[DIRECTIONS FOR THIS TASK]: Make an exact copy of every entry, leaving the pictures out.

Source data:
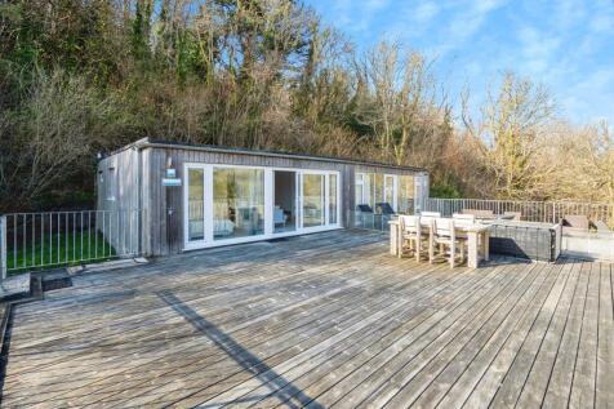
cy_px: 204
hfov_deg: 96.8
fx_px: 273
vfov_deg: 73.7
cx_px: 307
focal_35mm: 16
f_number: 7.1
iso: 100
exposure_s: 1/100
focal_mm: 16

[TASK SOLUTION]:
cy_px: 204
hfov_deg: 96.8
fx_px: 273
vfov_deg: 73.7
cx_px: 307
focal_35mm: 16
f_number: 7.1
iso: 100
exposure_s: 1/100
focal_mm: 16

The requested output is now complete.